Thursday, October 21, 2010

Unsubstantiated rumour of the week: Lululemon coming to Dubai?

So I was at Soma Pilates/Yoga Tree off Khaleej al Arabi street this morning, lying broken on a Reformer bed and wondering how I would be able to walk to the taxi stand outside, when the instructor mentioned that she heard a Lululemon store was opening in Dubai.

Whaaaaaaa? First off let me say I would be pleased to hear that this successful Canadian trendy yoga wear company is expanding to such an unlikely local and I look forward to seeing Jumeirah Janes of all shapes and sizes freaking out over the cool new black clamdiggers and assorted bright hoodies they will never need to wear outside. Secondly, of course I am not bitter that I failed to buy Lululemon stock after their PR woman in Vancouver told me several years ago the company would be going public. Why would I? I mean, people are like lemmings to this stuff and the company is expanding all over the world.

There is already a looooot of Lululemon in the Gulf already, judging from what I see at local yoga classes. This stuff has definitely crossed borders. Personally, I have some fatigue. On my most recent trip to Canada, a few weeks ago, I didn't even buy anything! It was a watershed moment. I just walked away.

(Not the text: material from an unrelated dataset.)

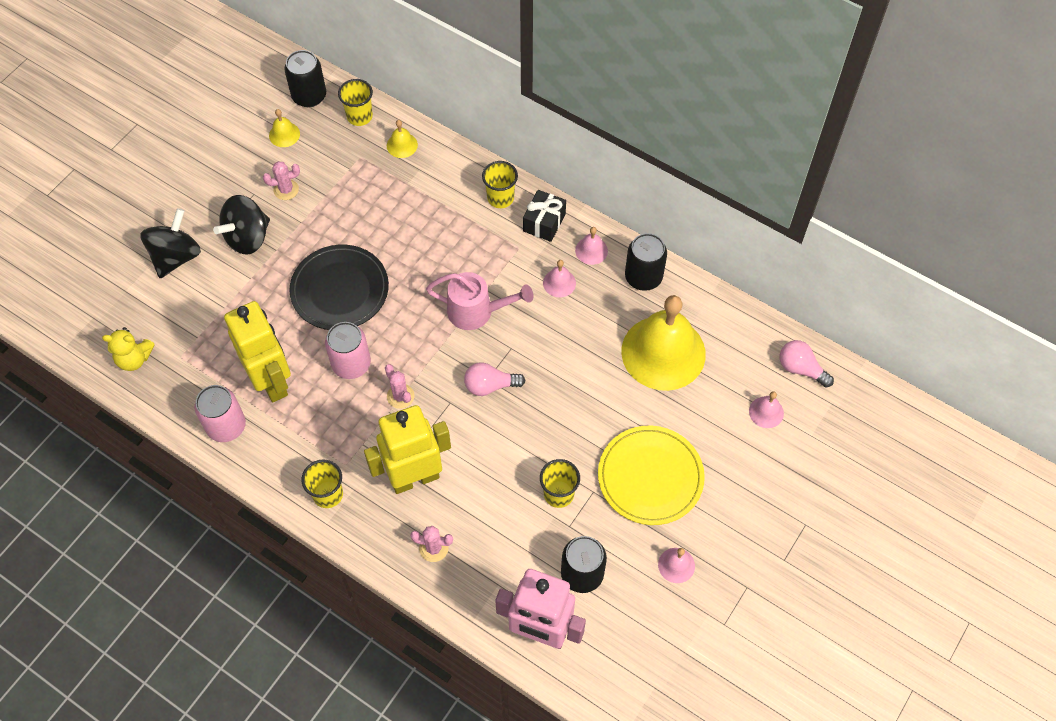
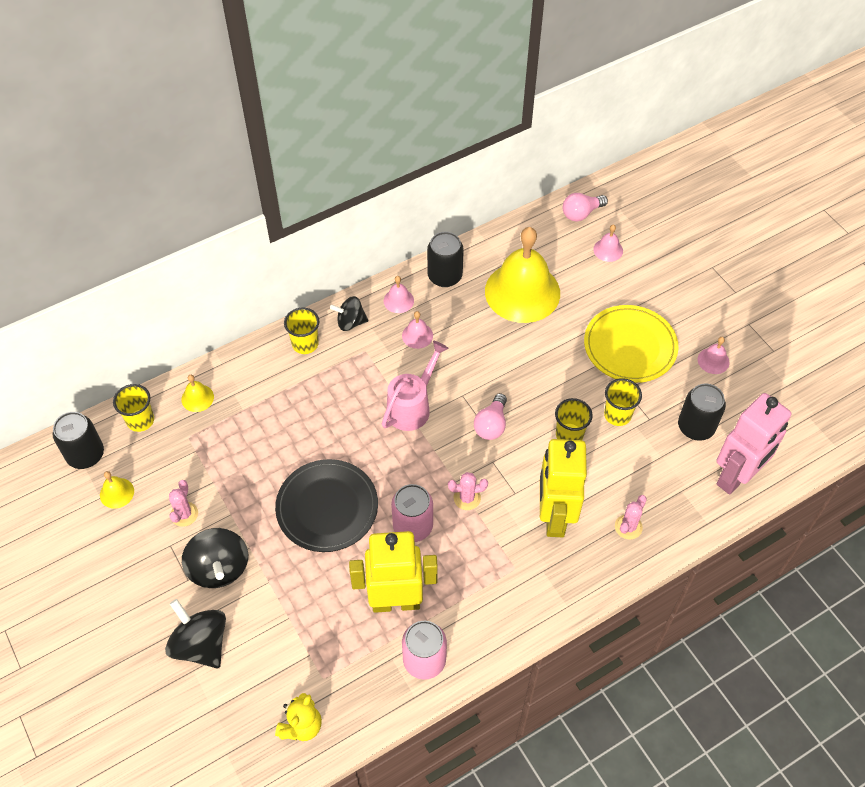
camera: 65 degrees left, 5 degrees down
yellow cup [301,460,343,508] -> yellow cup moved to [555,398,593,440]
black gift [523,190,566,242] -> black spinning top [330,296,368,331]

Below is my friend Amber, an official Lululemon ambassador, wearing a Lulu ensemble. She is a kick-ass yoga teacher in Ottawa, teaching mostly at the Preston Street Moksha Yoga. Go.


More about my Lululemon history, after the jump.


The Ottawa Sun

January 31, 2008 Thursday
FINAL EDITION

Gone loony for Lulu;
Get ready for long lines as city hosts first warehouse sale

BYLINE: BY ANN MARIE MCQUEEN

SECTION: NEWS; Pg. 2

LENGTH: 654 words

It's embarrassing.

Of course, splurging on a $93 hoodie sweatshirt should be embarrassing, even if it was in my favourite shade of luscious hot pink, even if I did stalk the hoodie pile at the Rideau Centre store for months to get the perfect colour.

When I take an inventory of my Lululemon Athletica wardrobe, I am left scratching my head. A warmup jacket, track pants, short and long, two pairs of three-quarter yoga pants, one pair of shorts, two T-back tops and one crossover with a scoop in front. Oh, and the hoodie. And the patent bag I had to have just before Christmas.

It started two years ago when I tried on a pair of pants, and became instantly smitten with how they magically transformed my nether regions. Flash forward and I'm horrified to realize I've spent almost $1,000 on workout clothes.

The realization is amplified whenever I take a gander around one of the city's yoga classes: There, before me, a sea of $150 costumes, worn solely for sweating.

It's ridiculous, when you think about it.

I bring this up because of what is happening in Ottawa this morning: At 10 a.m. the Vancouver-based yoga wear giant will open its doors to Lansdowne Park's Aberdeen Pavilion for the first-ever Ottawa warehouse sale.

WAIT FOR HOURS

Outside those doors, I predict, will be thousands of shivering women of all ages and sizes and backgrounds and economic means. Some will have called in sick to work. Others will have hired babysitters. Many will wait for hours. A portion work out, probably half. The rest want to, but generally don't.

I can predict this because when these warehouse sales have happened before around the country, women arrived at sunrise and waited for up to four hours to get inside. When Calgary's first Lululemon sale opened last week, it was, to quote the local media, "Lulu lunacy." Thousands arrived at the Calgary Stampede grounds. The company hired 350 University of Calgary students to staff the event.

We won't know about the protesters, the anti-Lulus. They won't be there, with the rest of the breathless sheep concerned only about scoring last summer's out-of-stock styles. They are above this fad, and good on them.

Lululemon gets a lot of flack, mostly because their clothes are trendy and outrageously expensive. The company is also kind of preachy: Their all-encompassing corporate manifesto -- drink lots of fresh water, perspire, do one thing every day that scares you, etc. -- is pasted onto every one of their coveted and ubiquitous reusable shopping bags.

Lately, when you go to the company's website, your cursor leaves a trail of Lululemon symbols everywhere you put it. Staffers are called educators, and when Chatelaine magazine exposed the company's links to the controversial Landmark Forum, it made a lot of people queasy.

Owner Chip Wilson credits his success to the expensive international program, which has been criticized for having a secretive nature, boot camp mentality, and links to a former member of the Church of Scientology. Lululemon managers reportedly must take a three-day Landmark Forum seminar, though the company pays for it.

I've also heard complaints the store staffers are too cheerful, but that just seems mean-spirited. I suspect they are just high on the company discount and fumes from the markers they use to write customer names on the changeroom doors.

When I look at the phenomenon of Lululemon in hindsight -- the one that seems to have survived the seaweed-shirt scandal, the one with the major U.S. expansion planned, the one that was on Oprah, and in Vogue, the one with the phenomenally successful IPO last summer -- it seems like the company happened along just when Canada's thirst for luxury and search for some sort of meaning perfectly intersected.

After all, any time you can make people feel all touchy-feely about spending their money, it's bound to be a runaway success.

Just take a drive by Lansdowne Park this weekend if you don't believe me.